◆ Records shown:
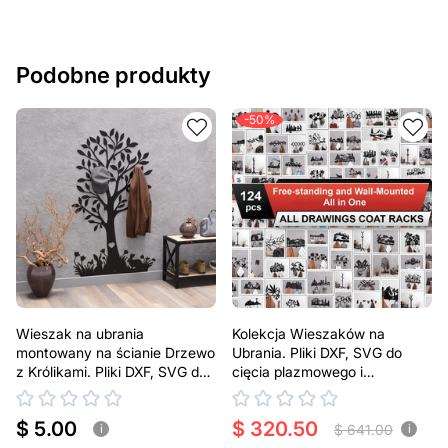
Podobne produkty
-50%
Wieszak na ubrania
Kolekcja Wieszaków na
montowany na ścianie Drzewo
Ubrania. Pliki DXF, SVG do
z Królikami. Pliki DXF, SVG do
cięcia plazmowego i
cięcia plazmowego i
laserowego
laserowego
$ 5.00
$ 320.50
$ 641.00
i
i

◆ Directions: Transcribe each entry above without alteration, but keep the pictures out.

◆ Solution to the problem:
Podobne produkty
-50%
Wieszak na ubrania
Kolekcja Wieszaków na
montowany na ścianie Drzewo
Ubrania. Pliki DXF, SVG do
z Królikami. Pliki DXF, SVG do
cięcia plazmowego i
cięcia plazmowego i
laserowego
laserowego
$ 5.00
$ 320.50
$ 641.00
i
i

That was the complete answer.